I know Gitlab has fixed roles; the "issue" here is that drupal.org permissions allow some operations on projects, but those operations are not allowed by Gitlab.
It will happen also when issues are moved to Gitlab issues: The Administer issues permission alone will not allow to make operations on issues because accounts with only that permission are given the developer Gitlab role.

It is not a matter of being the only active maintainer/co-maintainer on a project. It is having a drupal.org permission that allows some operations which are not then possible to do.

So some background first:
This issue was created by request on Slack because it was believed maintainer sync may not have been functioning, that doesn’t appear to be the case.

It will happen also when issues are moved to Gitlab issues: The Administer issues permission alone will not allow to make operations on issues

Since that isn’t a problem yet it is probably better discussed in #3250923: GitLab Collaboration Workflow: Enable GitLab issues and forking into the 'issue' namespace, with shared access across the community → or one of the other metas of converting to Gitlab. We don’t need to scope creep this issue.

It is having a drupal.org permission that allows some operations which are not then possible to do.

Technically nothing says any of the existing permissions control Gitlab permissions so this isn’t exactly true, arguably it’s the opposite issue, that permissions don’t fully describe the additional access they grant, which is also a different scope.

Technically nothing says any of the existing permissions control Gitlab permissions

Technically, project permissions are permissions that are also valid for the project repository; in fact, the Write to CVS allows to write to the project repository.

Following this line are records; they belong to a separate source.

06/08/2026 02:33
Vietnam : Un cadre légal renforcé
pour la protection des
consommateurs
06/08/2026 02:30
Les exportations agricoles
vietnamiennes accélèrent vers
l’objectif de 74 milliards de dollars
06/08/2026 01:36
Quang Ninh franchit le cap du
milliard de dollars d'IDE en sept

The current logic is https://git.drupalcode.org/project/drupalorg/-/blob/1430d1b1f7e935deb68f...

• If you have Drupal.org’s “write to vcs”, you have the GitLab “developer” role.
• If you also have Drupal.org’s “administer maintainers”, you also have the GitLab “maintainer” role. These are paired since GitLab project maintainers may also manage project members in GitLab.

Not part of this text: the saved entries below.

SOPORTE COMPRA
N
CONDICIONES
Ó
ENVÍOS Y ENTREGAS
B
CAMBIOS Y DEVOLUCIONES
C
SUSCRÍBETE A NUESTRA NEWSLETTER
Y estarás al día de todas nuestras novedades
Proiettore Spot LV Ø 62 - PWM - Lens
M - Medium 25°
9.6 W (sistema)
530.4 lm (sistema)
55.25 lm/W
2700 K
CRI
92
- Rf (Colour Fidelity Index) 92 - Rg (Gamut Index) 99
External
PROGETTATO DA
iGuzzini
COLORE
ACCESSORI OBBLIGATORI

There is not an effective way to control managing project members in GitLab. Drupal.org is not the single source of truth for project access. A GitLab project maintainer can grant that access to someone else within GitLab.

This will change a little in the future with #3262293: Grant GitLab “reporter” access to project maintainers with “edit project” or “maintain issues” → . And GitLab is starting to move on making more project roles possible https://gitlab.com/groups/gitlab-org/-/epics/4035

Everything is/was working as designed. The only thing I see to do here is improve the text on the Drupal project maintainers page.

I don’t see anything in the UI text on Drupal.org that’s inaccurate. Default branches are not mentioned. Since GitLab’s permissions will change as the GitLab product changes, I don’t want to get too specific about anything that’s doomed to become inaccurate.

We can update the blue help text at the top from:

Git access can also be managed on git.drupalcode.org.

To something like

GitLab access can also be managed on git.drupalcode.org.
“Write to VCS” grants the GitLab project developer role. Having both “Administer maintainers” and “Write to VCS” grants the GitLab project maintainer role. Learn more about GitLab permissions and roles.

The new text should be sufficient to make clear to which Gitlab roles the drupal.org permissions correspond to.

The new help text has been deployed.

Automatically closed - issue fixed for 2 weeks with no activity.